- PROBLEM
Copy out all of the material. Every line must match the original.

- RECORDS FOR THE EXERCISE
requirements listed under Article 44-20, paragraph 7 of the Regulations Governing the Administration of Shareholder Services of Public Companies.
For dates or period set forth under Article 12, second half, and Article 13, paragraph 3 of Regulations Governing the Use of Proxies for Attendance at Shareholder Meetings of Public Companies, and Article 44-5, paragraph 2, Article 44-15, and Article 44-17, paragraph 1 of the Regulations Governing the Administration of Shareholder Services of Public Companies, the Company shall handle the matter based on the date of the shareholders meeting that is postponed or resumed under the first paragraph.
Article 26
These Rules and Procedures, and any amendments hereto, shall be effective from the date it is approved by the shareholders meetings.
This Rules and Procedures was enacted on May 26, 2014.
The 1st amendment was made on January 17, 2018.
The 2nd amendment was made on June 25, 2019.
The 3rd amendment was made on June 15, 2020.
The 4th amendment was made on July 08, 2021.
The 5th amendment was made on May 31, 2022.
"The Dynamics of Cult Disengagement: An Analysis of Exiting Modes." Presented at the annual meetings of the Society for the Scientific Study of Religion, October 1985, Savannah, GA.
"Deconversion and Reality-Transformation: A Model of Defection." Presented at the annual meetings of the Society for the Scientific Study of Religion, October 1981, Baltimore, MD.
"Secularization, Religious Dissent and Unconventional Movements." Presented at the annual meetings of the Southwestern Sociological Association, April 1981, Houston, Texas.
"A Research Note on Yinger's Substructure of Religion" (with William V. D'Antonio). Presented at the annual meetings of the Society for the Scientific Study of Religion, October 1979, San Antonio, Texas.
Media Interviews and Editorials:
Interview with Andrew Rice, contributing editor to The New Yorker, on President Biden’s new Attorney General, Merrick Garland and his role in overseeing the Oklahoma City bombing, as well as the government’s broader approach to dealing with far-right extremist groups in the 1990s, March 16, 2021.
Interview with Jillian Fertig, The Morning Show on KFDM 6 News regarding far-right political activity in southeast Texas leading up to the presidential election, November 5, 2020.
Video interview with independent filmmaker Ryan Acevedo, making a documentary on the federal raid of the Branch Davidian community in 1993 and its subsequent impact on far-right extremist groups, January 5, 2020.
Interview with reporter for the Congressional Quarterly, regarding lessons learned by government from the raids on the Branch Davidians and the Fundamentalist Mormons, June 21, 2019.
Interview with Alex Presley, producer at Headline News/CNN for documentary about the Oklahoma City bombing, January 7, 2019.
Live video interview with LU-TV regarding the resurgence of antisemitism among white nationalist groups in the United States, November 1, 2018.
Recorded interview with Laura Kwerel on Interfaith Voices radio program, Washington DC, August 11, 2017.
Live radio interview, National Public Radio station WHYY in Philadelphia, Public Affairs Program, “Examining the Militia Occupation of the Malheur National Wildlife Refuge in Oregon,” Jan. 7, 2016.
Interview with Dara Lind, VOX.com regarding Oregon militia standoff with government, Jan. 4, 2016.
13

- RESPONSE
requirements listed under Article 44-20, paragraph 7 of the Regulations Governing the Administration of Shareholder Services of Public Companies.
For dates or period set forth under Article 12, second half, and Article 13, paragraph 3 of Regulations Governing the Use of Proxies for Attendance at Shareholder Meetings of Public Companies, and Article 44-5, paragraph 2, Article 44-15, and Article 44-17, paragraph 1 of the Regulations Governing the Administration of Shareholder Services of Public Companies, the Company shall handle the matter based on the date of the shareholders meeting that is postponed or resumed under the first paragraph.
Article 26
These Rules and Procedures, and any amendments hereto, shall be effective from the date it is approved by the shareholders meetings.
This Rules and Procedures was enacted on May 26, 2014.
The 1st amendment was made on January 17, 2018.
The 2nd amendment was made on June 25, 2019.
The 3rd amendment was made on June 15, 2020.
The 4th amendment was made on July 08, 2021.
The 5th amendment was made on May 31, 2022.
"The Dynamics of Cult Disengagement: An Analysis of Exiting Modes." Presented at the annual meetings of the Society for the Scientific Study of Religion, October 1985, Savannah, GA.
"Deconversion and Reality-Transformation: A Model of Defection." Presented at the annual meetings of the Society for the Scientific Study of Religion, October 1981, Baltimore, MD.
"Secularization, Religious Dissent and Unconventional Movements." Presented at the annual meetings of the Southwestern Sociological Association, April 1981, Houston, Texas.
"A Research Note on Yinger's Substructure of Religion" (with William V. D'Antonio). Presented at the annual meetings of the Society for the Scientific Study of Religion, October 1979, San Antonio, Texas.
Media Interviews and Editorials:
Interview with Andrew Rice, contributing editor to The New Yorker, on President Biden’s new Attorney General, Merrick Garland and his role in overseeing the Oklahoma City bombing, as well as the government’s broader approach to dealing with far-right extremist groups in the 1990s, March 16, 2021.
Interview with Jillian Fertig, The Morning Show on KFDM 6 News regarding far-right political activity in southeast Texas leading up to the presidential election, November 5, 2020.
Video interview with independent filmmaker Ryan Acevedo, making a documentary on the federal raid of the Branch Davidian community in 1993 and its subsequent impact on far-right extremist groups, January 5, 2020.
Interview with reporter for the Congressional Quarterly, regarding lessons learned by government from the raids on the Branch Davidians and the Fundamentalist Mormons, June 21, 2019.
Interview with Alex Presley, producer at Headline News/CNN for documentary about the Oklahoma City bombing, January 7, 2019.
Live video interview with LU-TV regarding the resurgence of antisemitism among white nationalist groups in the United States, November 1, 2018.
Recorded interview with Laura Kwerel on Interfaith Voices radio program, Washington DC, August 11, 2017.
Live radio interview, National Public Radio station WHYY in Philadelphia, Public Affairs Program, “Examining the Militia Occupation of the Malheur National Wildlife Refuge in Oregon,” Jan. 7, 2016.
Interview with Dara Lind, VOX.com regarding Oregon militia standoff with government, Jan. 4, 2016.
13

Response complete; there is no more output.